CFFT, which is the non-profit affiliate of the Cystic Fibrosis Foundation (CFF), has granted the funding to Anthera in order to accelerate the process and see to it this new treatment for CF becomes available on the market soon. Sollpura is being investigated as a soluble, stable and non-porcine enzyme therapy, expected to increase the levels of digestive enzyme or alleviate Exocrine Pancreatic Insufficiency (EPI), which is commonly associated with health conditions such as CF.

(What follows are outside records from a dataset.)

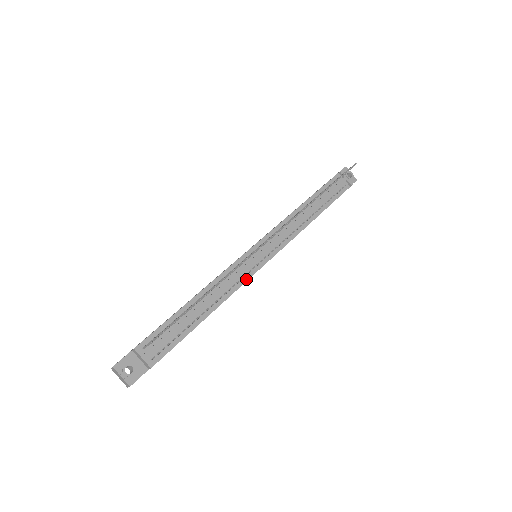
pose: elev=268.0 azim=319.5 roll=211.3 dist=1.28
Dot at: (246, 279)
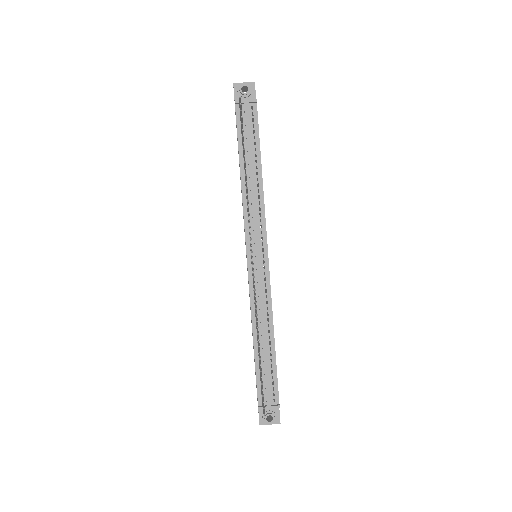
Dot at: (269, 288)
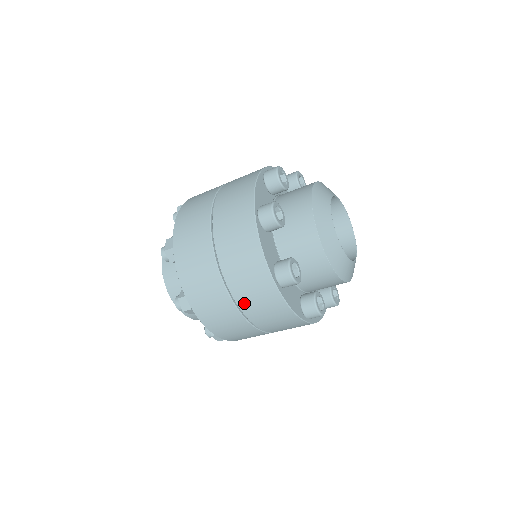
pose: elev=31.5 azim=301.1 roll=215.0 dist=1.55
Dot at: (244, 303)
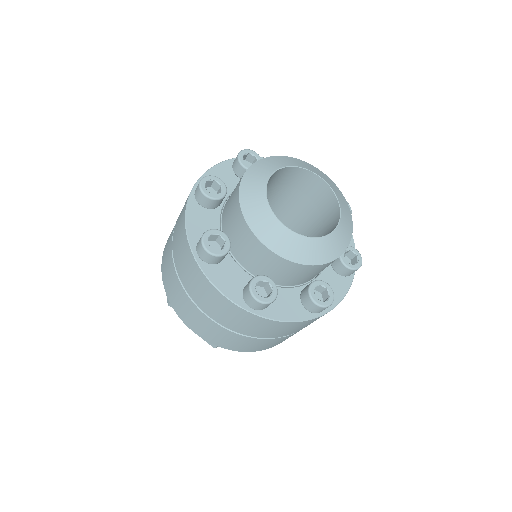
Dot at: (188, 286)
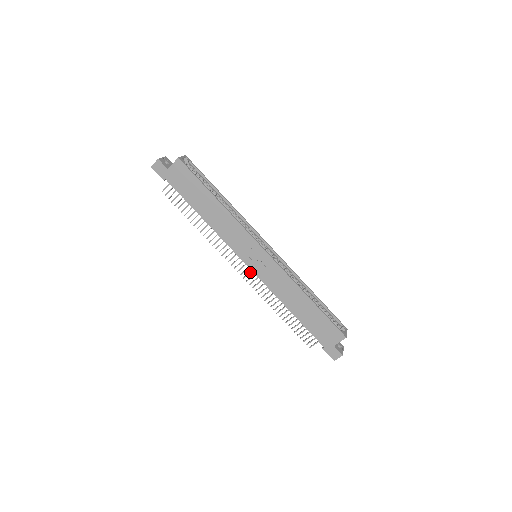
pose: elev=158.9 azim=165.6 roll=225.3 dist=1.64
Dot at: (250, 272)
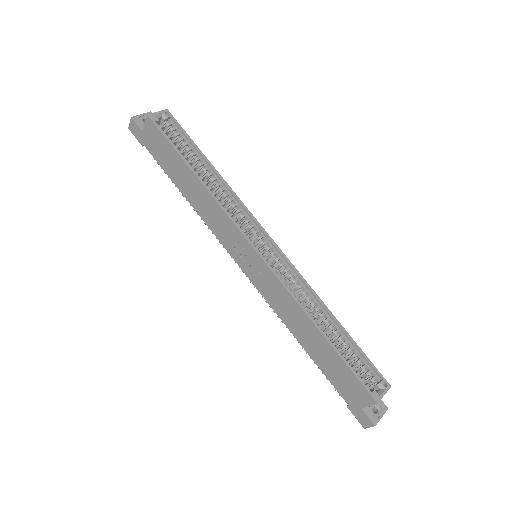
Dot at: occluded
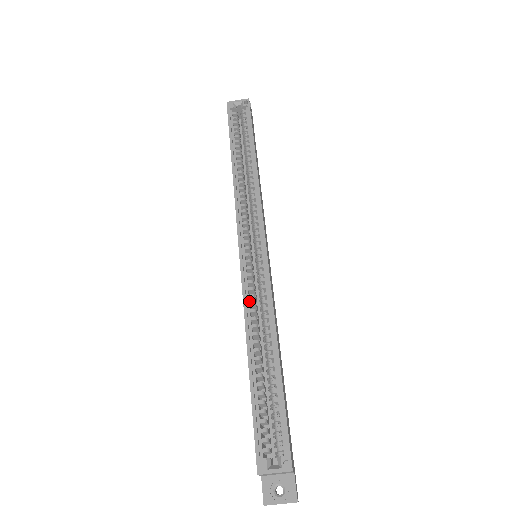
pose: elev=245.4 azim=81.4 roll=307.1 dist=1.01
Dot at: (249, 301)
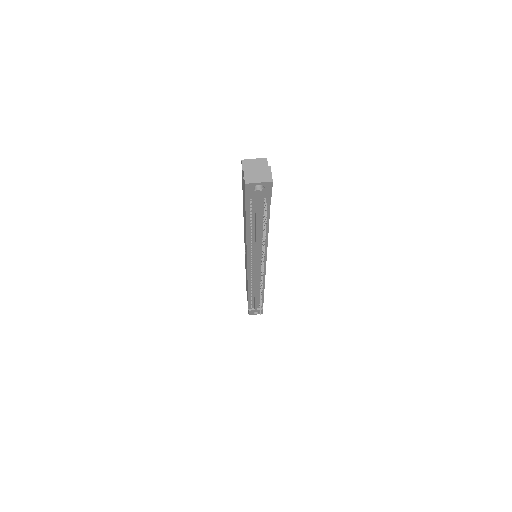
Dot at: occluded
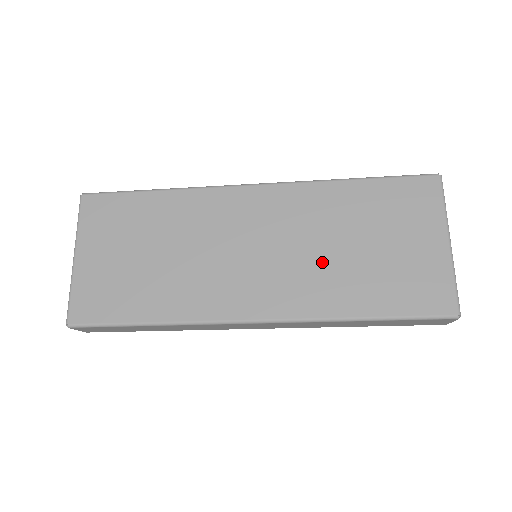
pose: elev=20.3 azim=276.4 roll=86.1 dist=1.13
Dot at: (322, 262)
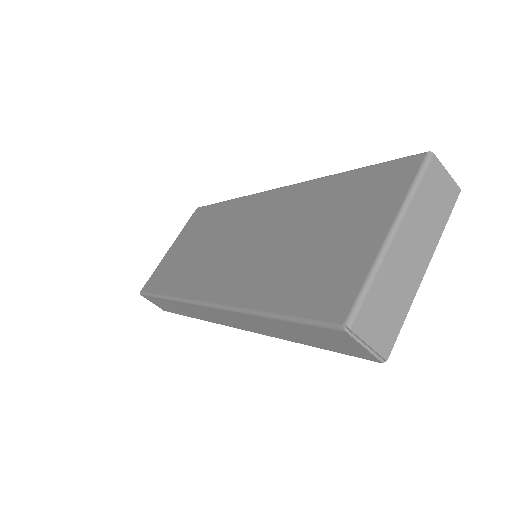
Dot at: (271, 254)
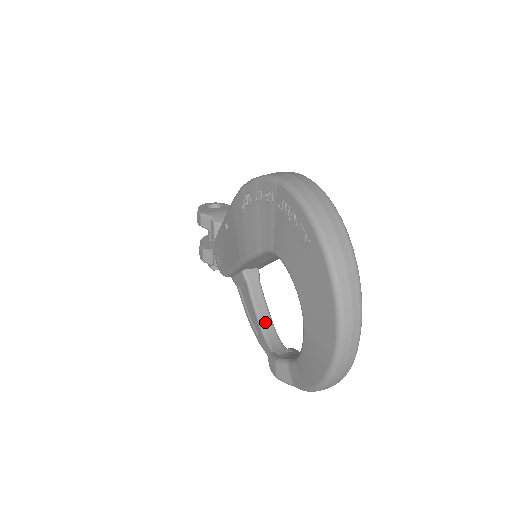
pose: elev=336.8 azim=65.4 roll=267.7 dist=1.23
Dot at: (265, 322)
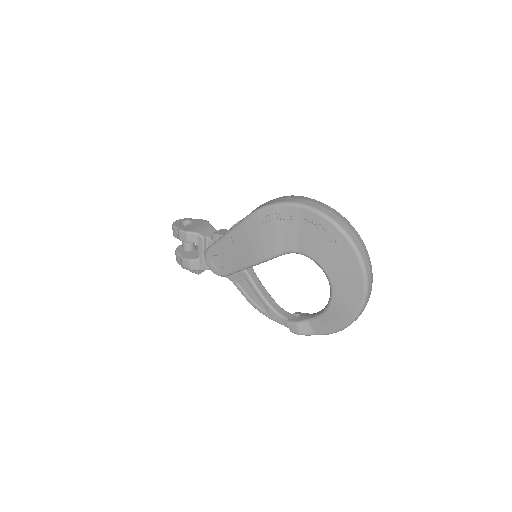
Dot at: (270, 301)
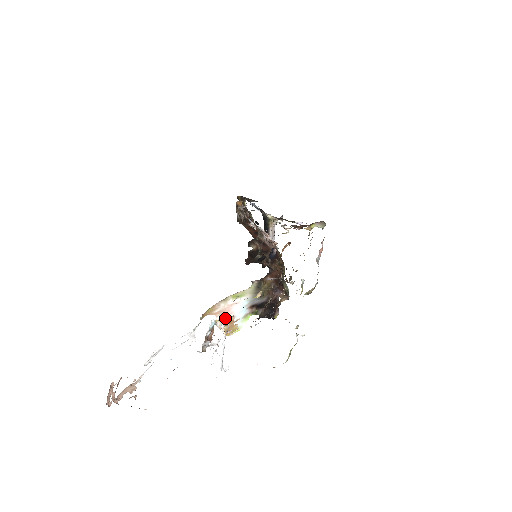
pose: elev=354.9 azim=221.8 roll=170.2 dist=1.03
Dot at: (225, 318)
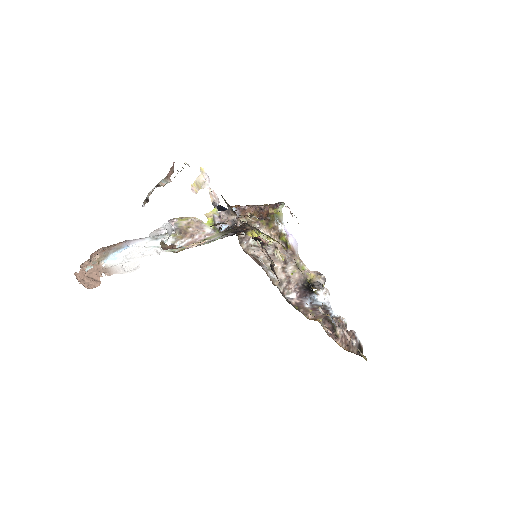
Dot at: occluded
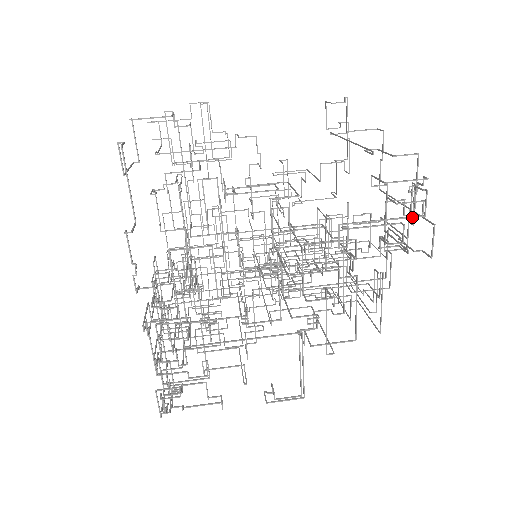
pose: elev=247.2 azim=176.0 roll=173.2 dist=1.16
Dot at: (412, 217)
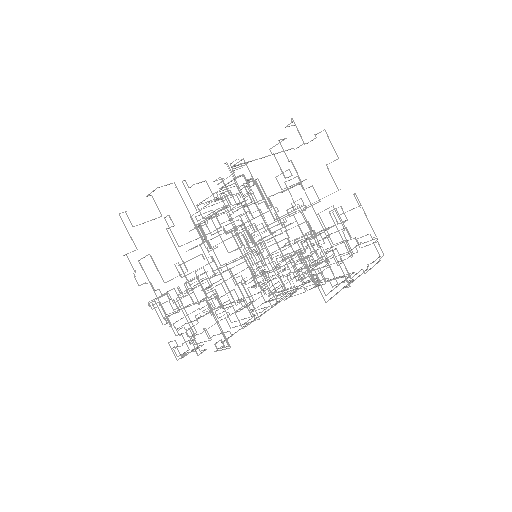
Dot at: (226, 207)
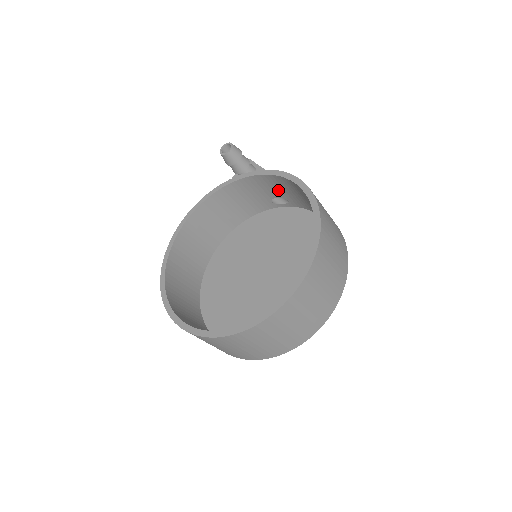
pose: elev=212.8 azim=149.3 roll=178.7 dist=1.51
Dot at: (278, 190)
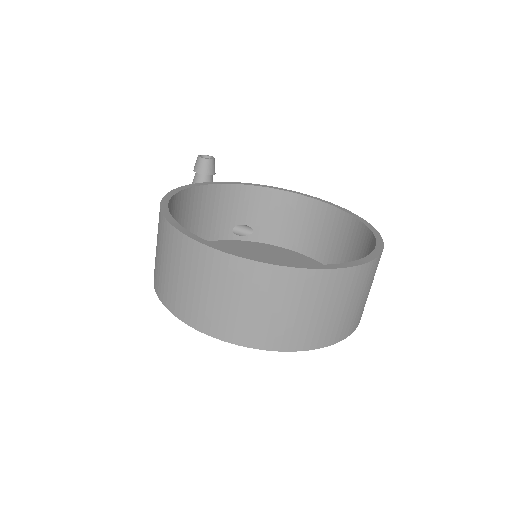
Dot at: (254, 212)
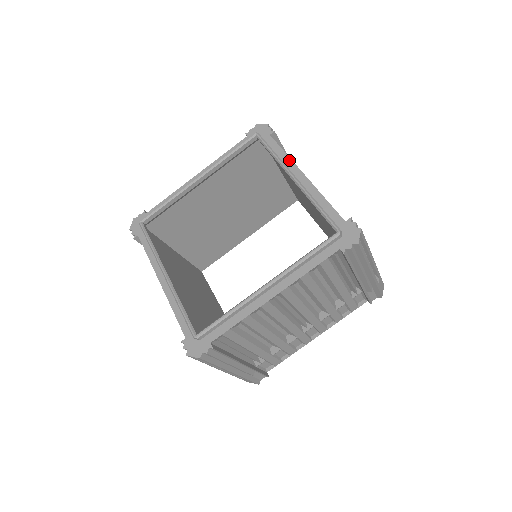
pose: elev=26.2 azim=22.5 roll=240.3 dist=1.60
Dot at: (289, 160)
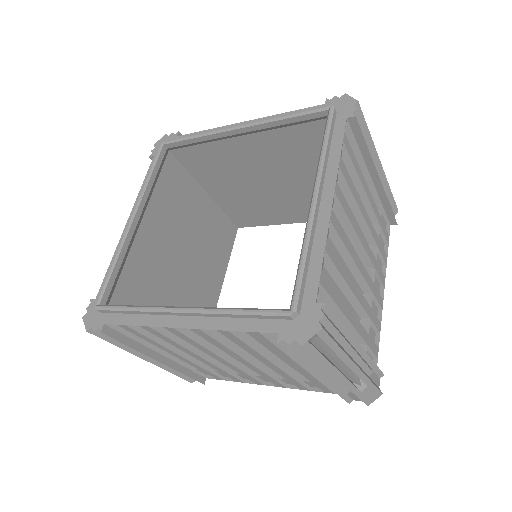
Dot at: occluded
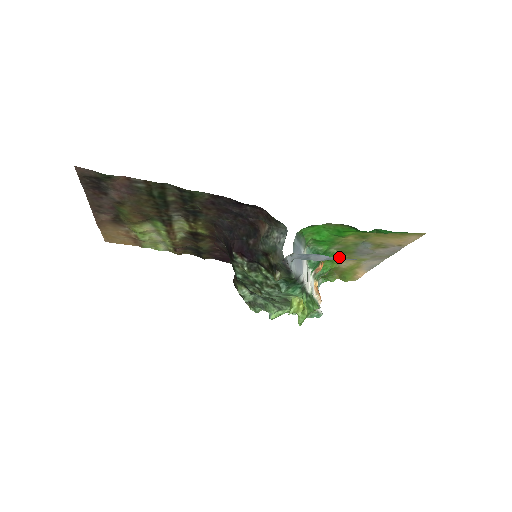
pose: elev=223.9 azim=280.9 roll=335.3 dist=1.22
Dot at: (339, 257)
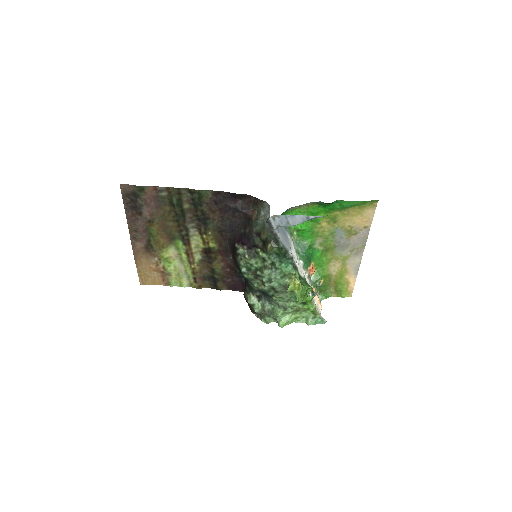
Dot at: (325, 257)
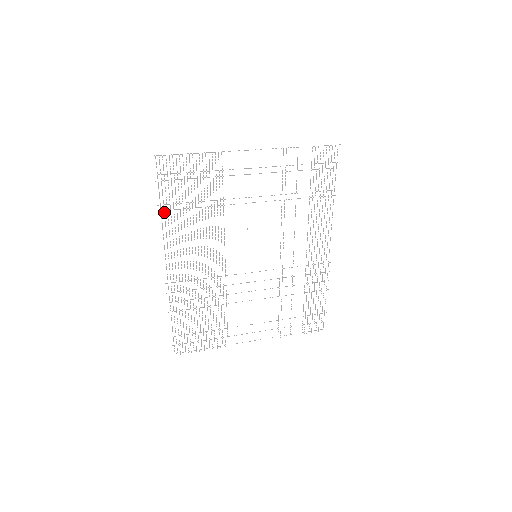
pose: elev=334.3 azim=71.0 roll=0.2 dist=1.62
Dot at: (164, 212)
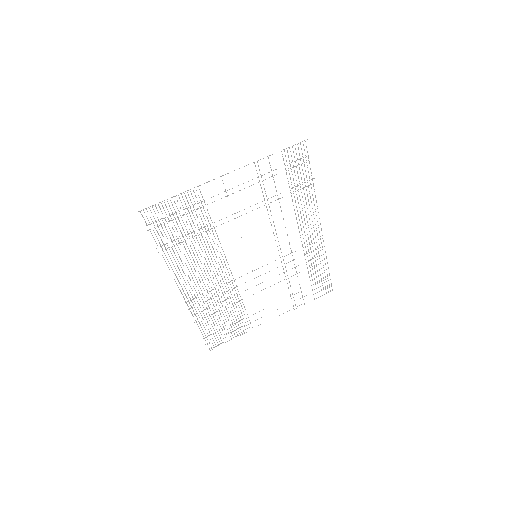
Dot at: (163, 251)
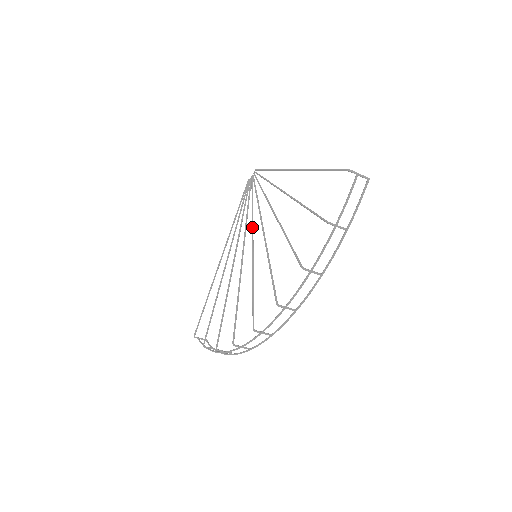
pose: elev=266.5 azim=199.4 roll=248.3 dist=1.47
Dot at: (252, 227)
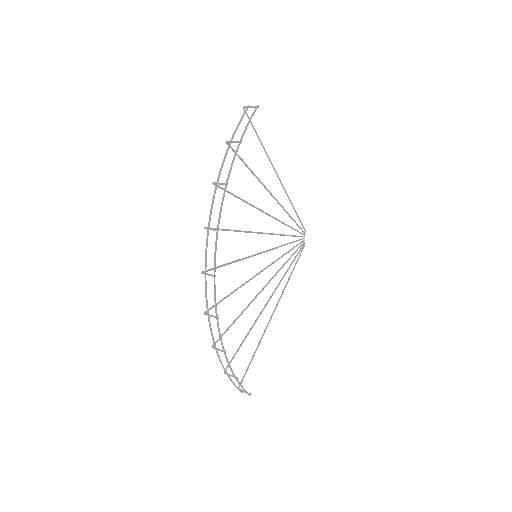
Dot at: (271, 249)
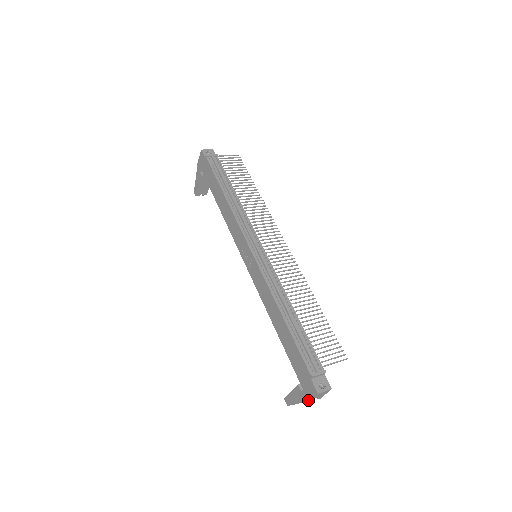
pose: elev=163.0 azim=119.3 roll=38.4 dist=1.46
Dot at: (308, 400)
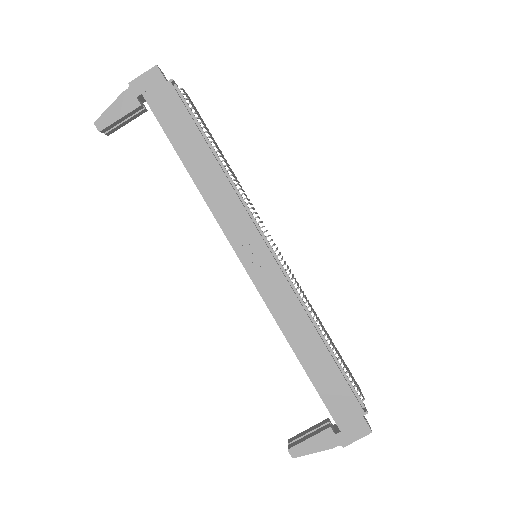
Dot at: (348, 443)
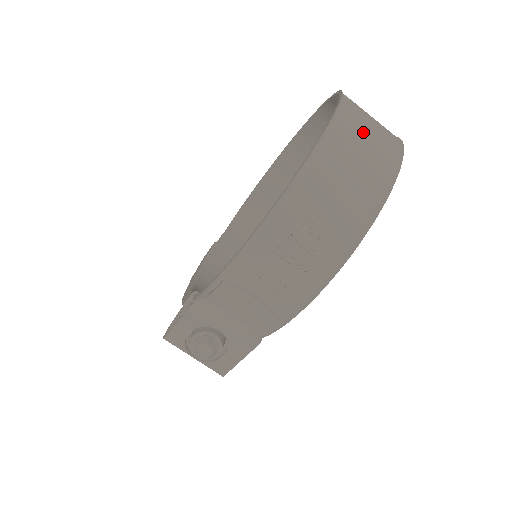
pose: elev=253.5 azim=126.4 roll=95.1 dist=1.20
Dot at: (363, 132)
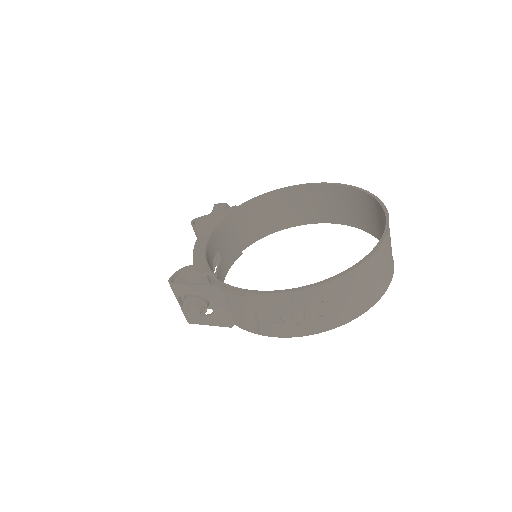
Dot at: (383, 264)
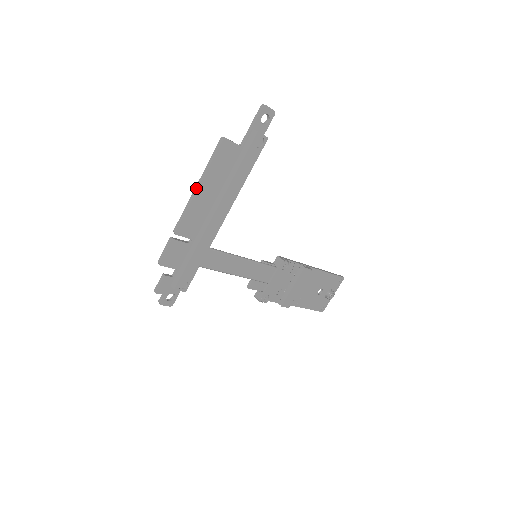
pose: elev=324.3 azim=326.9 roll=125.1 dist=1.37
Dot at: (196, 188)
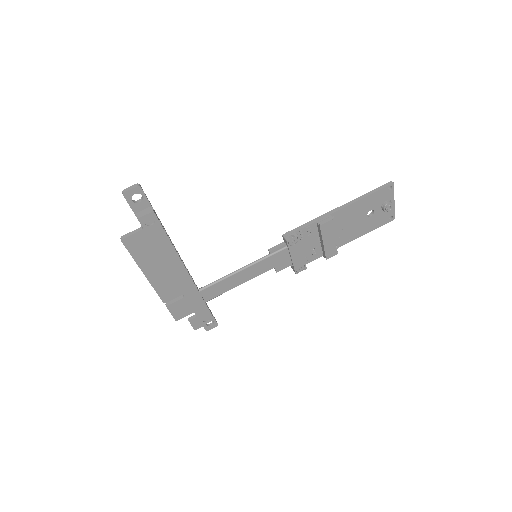
Dot at: occluded
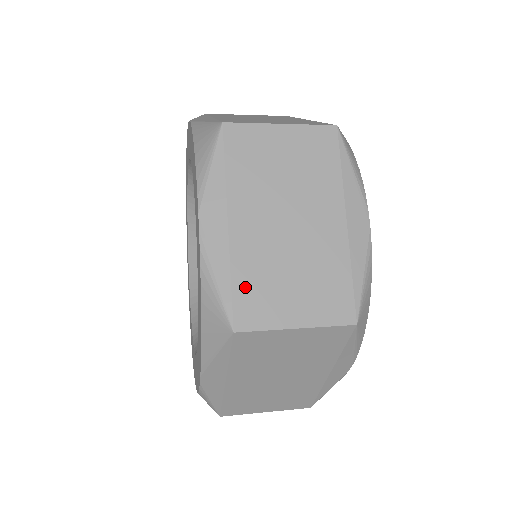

The harmful buildup of mucus in the digestive tract impedes the pancreas from aiding digestion and results in the abnormal absorption of fat and nutrients. Approximately 90% of CF patients need to include pancreatic enzymes in their daily regimen and take them with every meal or snack ingested so that they can absorb vital nutrients.
“We are excited about the possibility of offering an alternative pancreatic enzyme therapy to people with CF,” stated the president and CEO of Anthera Paul F. Truex, in a press release. “Support from Cystic Fibrosis Foundation Therapeutics speaks to the importance of developing liprotamase and the organization’s extensive clinical trials network will be indispensable as we advance this therapy.”
The company is now planning on initiating a phase 3 registration trial to analyze the soluble version of liprotamase during the third quarter of the year, as well as to complete the clinical and regulatory activities required by the U.S. Food and Drug Administration (FDA) so that they can file a New Drug Application (NDA). In addition to CF, the company aims to improve the lives of patients who are living with other severe and life-threatening conditions, such as systemic lupus erythematosus or IgA nephropathy.
The CFF is focused on supporting research projects working on effective CF treatments or a cure for the disease. Most recently the foundation also provided a grant to support research at Dayton Children’s Hospital Cystic Fibrosis Center as part of the largest CF clinical trial in the world, which enabled the hospital to hire a research coordinator and increase enrollment in studies.